Nevertheless, many still attended AMIA’s memorial, which is nationally televised each year.

“I’m here so there will be more people, so there will be more presence,” said Mailen Knoblovits, a 24-year-old student. “I don’t identify politically with either group.”

Ralph Thomas Saieg, AMIA’s current vice president, spoke at AMIA’s ceremony condemning a memorandum of understanding signed in 2013 by the Argentine government with Iran to form a joint commission to investigate the bombing. An international investigation of the bombing has focused on Iran, and in 2006 Argentine prosecutors in charge of the investigation accused the Iranian government and Hezbollah of organizing and carrying out the bombing. At the ceremony, Saieg called for Argentina to renew its Interpol “red notices” for its Iranian suspects, which included several government officials and former Iranian Defense Minister Ahmad Vahidi. Continuing in the same vein, Alfredo Leuco, an Argentine journalist who also spoke, said that Héctor Timerman, Argentina’s foreign minister and a Jew, who negotiated the agreement with Iran, had “betrayed the Jewish people and the Argentine people.”

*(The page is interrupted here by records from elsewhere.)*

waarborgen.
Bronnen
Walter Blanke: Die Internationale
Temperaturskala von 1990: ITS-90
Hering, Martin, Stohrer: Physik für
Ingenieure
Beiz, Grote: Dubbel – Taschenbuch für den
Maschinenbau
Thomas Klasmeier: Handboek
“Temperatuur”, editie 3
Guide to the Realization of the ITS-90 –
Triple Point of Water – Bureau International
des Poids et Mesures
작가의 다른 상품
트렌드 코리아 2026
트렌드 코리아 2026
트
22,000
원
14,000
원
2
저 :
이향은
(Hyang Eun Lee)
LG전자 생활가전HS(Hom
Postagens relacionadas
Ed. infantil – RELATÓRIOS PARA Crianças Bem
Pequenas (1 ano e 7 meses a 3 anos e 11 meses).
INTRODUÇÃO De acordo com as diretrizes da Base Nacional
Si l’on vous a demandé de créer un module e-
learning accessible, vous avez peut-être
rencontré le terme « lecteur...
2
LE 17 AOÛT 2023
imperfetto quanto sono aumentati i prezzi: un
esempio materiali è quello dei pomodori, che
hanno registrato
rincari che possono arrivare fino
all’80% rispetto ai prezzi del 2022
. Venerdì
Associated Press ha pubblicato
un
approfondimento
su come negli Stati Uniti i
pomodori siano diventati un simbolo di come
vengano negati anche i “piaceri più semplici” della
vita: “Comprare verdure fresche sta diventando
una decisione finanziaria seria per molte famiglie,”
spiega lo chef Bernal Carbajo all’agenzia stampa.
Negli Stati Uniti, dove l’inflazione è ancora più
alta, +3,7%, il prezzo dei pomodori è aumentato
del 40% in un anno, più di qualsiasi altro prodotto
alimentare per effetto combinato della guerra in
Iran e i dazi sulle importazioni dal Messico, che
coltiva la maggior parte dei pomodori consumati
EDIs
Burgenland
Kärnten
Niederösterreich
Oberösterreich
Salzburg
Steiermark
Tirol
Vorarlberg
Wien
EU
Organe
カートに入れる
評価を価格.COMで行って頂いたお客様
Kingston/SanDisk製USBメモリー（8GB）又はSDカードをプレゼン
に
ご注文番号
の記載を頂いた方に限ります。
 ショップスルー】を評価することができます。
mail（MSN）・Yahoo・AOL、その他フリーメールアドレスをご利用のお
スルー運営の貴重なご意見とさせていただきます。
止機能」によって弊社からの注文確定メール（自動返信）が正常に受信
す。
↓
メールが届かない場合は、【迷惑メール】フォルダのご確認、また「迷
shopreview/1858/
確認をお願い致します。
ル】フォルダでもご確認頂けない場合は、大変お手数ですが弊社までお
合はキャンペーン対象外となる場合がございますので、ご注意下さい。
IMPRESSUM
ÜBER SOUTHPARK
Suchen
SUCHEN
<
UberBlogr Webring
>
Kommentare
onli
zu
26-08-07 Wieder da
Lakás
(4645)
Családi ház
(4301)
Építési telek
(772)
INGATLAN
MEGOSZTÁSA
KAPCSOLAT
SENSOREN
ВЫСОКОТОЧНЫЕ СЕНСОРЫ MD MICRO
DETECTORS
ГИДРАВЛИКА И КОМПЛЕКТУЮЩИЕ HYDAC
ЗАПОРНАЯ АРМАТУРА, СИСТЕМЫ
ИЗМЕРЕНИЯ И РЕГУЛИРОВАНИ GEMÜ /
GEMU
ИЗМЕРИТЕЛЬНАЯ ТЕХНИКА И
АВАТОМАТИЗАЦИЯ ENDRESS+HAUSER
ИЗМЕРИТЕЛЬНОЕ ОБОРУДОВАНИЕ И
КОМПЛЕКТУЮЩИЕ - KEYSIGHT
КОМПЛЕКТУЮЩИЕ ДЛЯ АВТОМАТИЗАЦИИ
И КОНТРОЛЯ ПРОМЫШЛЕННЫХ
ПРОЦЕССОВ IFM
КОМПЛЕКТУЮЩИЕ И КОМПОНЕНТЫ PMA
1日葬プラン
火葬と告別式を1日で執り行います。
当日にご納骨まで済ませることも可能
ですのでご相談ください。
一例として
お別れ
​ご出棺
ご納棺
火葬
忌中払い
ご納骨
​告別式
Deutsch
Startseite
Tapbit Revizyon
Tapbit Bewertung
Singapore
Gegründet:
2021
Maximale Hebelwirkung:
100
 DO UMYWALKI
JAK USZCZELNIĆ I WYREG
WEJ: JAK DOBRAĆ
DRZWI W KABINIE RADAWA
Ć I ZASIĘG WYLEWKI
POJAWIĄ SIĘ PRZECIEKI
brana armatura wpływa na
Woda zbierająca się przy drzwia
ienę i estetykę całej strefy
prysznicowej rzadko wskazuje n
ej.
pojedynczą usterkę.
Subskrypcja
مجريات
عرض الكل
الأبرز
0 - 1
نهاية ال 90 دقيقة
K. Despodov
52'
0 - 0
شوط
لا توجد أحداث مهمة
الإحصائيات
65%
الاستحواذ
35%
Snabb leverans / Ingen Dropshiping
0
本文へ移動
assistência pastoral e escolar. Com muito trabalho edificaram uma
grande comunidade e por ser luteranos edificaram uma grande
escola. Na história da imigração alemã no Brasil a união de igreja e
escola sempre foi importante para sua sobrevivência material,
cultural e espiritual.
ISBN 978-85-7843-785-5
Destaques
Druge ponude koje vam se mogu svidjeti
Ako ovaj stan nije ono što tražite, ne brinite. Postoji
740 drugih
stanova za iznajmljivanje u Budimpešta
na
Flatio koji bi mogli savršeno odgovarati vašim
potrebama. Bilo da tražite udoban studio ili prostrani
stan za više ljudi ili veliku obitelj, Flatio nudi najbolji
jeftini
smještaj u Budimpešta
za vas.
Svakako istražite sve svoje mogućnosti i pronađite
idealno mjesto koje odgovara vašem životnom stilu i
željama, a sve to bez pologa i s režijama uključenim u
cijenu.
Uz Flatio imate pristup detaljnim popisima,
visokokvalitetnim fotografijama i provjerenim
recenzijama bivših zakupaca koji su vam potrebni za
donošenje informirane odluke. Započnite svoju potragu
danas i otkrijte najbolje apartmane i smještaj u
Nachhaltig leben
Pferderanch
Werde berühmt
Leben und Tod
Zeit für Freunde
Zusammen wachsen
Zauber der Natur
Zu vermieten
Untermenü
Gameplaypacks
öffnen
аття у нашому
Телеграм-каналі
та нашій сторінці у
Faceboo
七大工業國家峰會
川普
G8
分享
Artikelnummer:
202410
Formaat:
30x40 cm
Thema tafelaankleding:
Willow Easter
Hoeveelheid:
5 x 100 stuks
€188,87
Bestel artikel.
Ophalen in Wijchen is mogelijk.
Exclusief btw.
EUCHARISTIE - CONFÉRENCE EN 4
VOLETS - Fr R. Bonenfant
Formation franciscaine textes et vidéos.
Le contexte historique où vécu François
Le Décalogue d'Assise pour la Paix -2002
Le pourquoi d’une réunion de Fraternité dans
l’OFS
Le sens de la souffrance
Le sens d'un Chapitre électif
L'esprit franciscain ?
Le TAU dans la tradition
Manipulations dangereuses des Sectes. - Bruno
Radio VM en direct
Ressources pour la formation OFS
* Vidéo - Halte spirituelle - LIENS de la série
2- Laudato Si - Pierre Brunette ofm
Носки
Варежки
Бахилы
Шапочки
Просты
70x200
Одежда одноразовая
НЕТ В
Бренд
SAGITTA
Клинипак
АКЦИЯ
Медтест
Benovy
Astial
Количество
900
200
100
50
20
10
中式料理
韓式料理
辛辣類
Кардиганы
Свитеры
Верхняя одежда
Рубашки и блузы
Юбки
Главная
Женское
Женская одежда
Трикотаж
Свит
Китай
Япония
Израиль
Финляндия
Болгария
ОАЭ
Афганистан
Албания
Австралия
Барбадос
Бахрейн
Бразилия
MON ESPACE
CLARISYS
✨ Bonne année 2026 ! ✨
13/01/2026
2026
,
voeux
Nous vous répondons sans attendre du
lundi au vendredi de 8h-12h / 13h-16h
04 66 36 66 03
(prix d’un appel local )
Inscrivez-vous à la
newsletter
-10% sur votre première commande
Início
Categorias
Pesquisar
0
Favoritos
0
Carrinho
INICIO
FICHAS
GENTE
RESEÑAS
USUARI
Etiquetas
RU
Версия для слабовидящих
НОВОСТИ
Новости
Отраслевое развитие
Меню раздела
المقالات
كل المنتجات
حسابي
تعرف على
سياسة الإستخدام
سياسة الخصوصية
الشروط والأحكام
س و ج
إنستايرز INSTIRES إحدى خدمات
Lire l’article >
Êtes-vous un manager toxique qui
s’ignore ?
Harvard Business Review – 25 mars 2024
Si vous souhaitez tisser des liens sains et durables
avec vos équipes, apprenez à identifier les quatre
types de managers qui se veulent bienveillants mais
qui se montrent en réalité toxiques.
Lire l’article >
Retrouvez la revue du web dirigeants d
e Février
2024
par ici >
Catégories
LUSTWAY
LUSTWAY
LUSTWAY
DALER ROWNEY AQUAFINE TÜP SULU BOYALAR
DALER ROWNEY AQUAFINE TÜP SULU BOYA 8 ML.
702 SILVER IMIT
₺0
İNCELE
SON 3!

“A non-Jewish foreign minister would never have dared to do so much,” he said, receiving cheers from an otherwise silent crowd.

At Memoria Activa’s memorial rally in front of the Argentine Supreme Court about 20 blocks away, Diana Malamud, a leader of the organization whose husband, Andrés Gustavo Malamud, died in the bombing, blamed the AMIA leadership for obstructing the advancement of the case. Describing the investigation as a hoax, Malamud called for the removal of Alberto Nisman, the prosecutor in charge of the investigation.

“It’s a shame that 20 years later we have so many divisions,” said Sofia Guterman at AMIA’s ceremony, whose daughter, Andrea, died in the bombing. “All the family members want justice. But [the divisions] are respectable. Every group fights for justice in their own way.”